Samantha Lynn and her 6-year-old daughter were dressed for a Victorian-era science fiction movie as they walked among the train cars at the Chattanooga Choo Choo Hotel on Saturday afternoon.
Their multilayered outfits were accented with studs and chains; the edge of a lace petticoat stuck out from under Lynn's flowing brown skirt, which was short enough to expose her fishnet tights and leather boots.
The mom and child were among the elaborately garbed crowd attending Chattanooga's first Steampunk Expo & Gothic Convention, and the costumes they wore were handmade.
Lynn assembled their dress from clothes she found at Goodwill and basic craft supplies. She decorated the brown toy gun that her daughter carried with silver gears and gold paint so that it fit with the steampunk theme.
"We love to dress up together," Lynn said in the courtyard of the hotel.
They were just two of more than 400 people attending the con over its three-day run, said Steve Dockery, a director of the event.
The steampunk genre blends elements of Victorian culture with Jules Verne-esque science fiction, and in recent years it has gained popularity among people who enjoy dressing up in costumes and role-playing.
"I have always been fascinated with steampunk, so I was looking for conventions to go to, but they are all up in New York or New Jersey. I thought, why not put one on in Chattanooga? And what better place than the Choo Choo?" said Dockery.
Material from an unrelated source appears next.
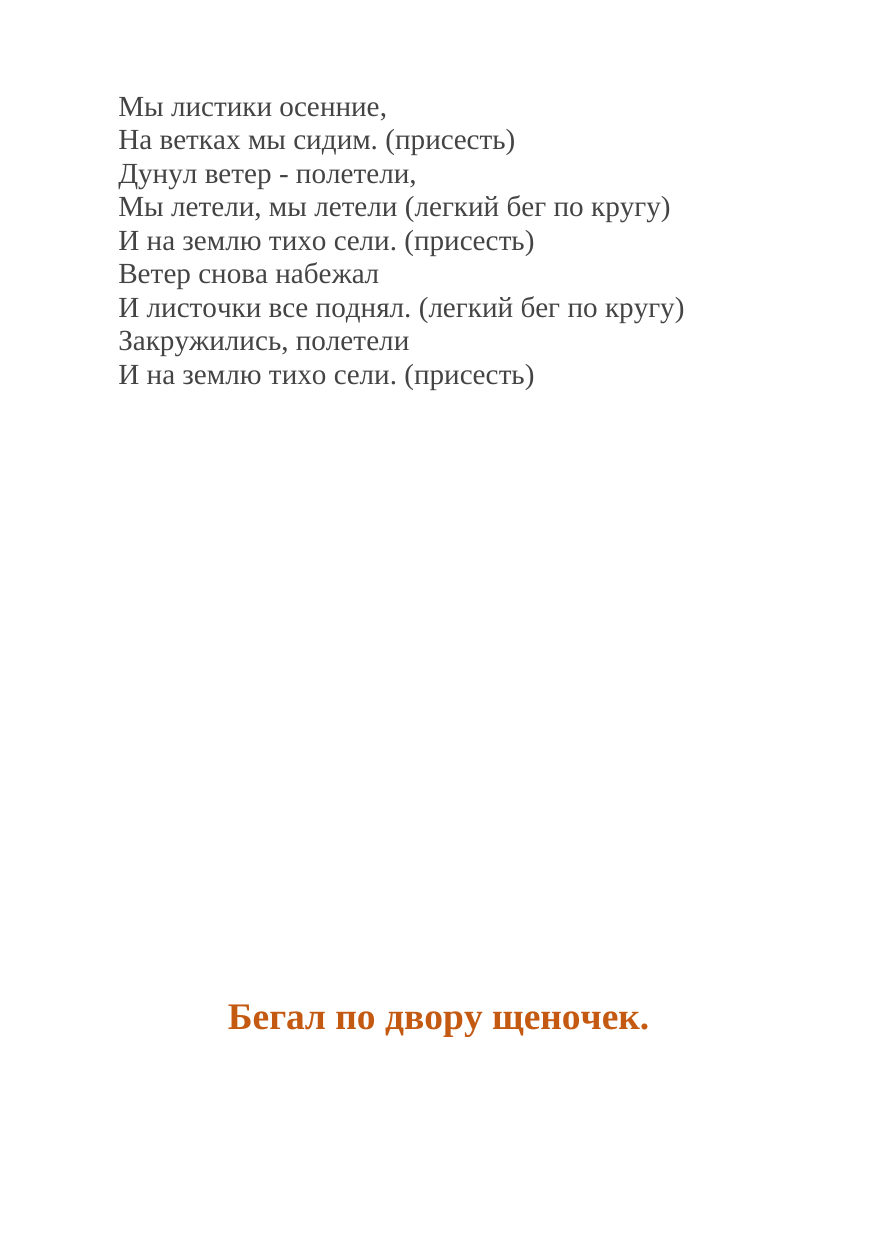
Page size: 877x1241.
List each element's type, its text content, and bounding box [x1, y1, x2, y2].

text Мы листики осенние, На ветках мы сидим. (присесть) Дунул ветер - полетели, Мы летели, мы летели (легкий бег по кругу) И на землю тихо сели. (присесть) Ветер снова набежал И листочки все поднял. (легкий бег по кругу) Закружились, полетели И на землю тихо сели. (присесть) [118, 89, 759, 391]
text Бегал по двору щеночек. [118, 994, 759, 1037]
The historic train depot was completed in 1905, just four years after Queen Victoria's death. The train cars that are still a part of the hotel are modeled after the Victorian era. On Saturday, the train cars looked like props strategically placed around the costumed steampunk enthusiasts.
"Chattanooga is so historic and that is what steampunk deals with, specifically the Victorian era," Dockery said. "Steampunk and Chattanooga are tied together perfectly with the Choo Choo."
Besides steampunk fanatics, the con also catered to Goths and a variety of other so-called costumers. It had a full schedule of events including a gear swap, a vendor hall that sold merchandise, a masquerade ball and several seminars. Special guests included costume experts Paige Gardner and Naomi Grunwald-Eberhart, and steampunk authors Alan Lewis and J.L. Mulvihill.
Friends Alan Grist and James Mealey live in Chattanooga and have been costuming together for years. They were at the Con to buy some additional costume pieces. Mealey found a furry tail to complete the original costume he created for the character he named Shadow Fox. Grist bought a pair of brown leather goggles that were round and thick rimmed, with multiple buckles on the strap to go with his developing steampunk costume.
"Conventions are a chance to buy the highest grade costumes from vendors. The glasses and goggles you buy here will last for years," Mealey said.
The men in top hats and combat boots and the women in corsets with heavy, dark makeup all seemed to agree that Chattanooga needs to have more steampunk-themed events.
Plans are already in place to host another convention next year, Dockery said.
"Once you start attending a con you never stop," Mealey said.
The convention continues today with a swap meet from 10 a.m. to 1 p.m.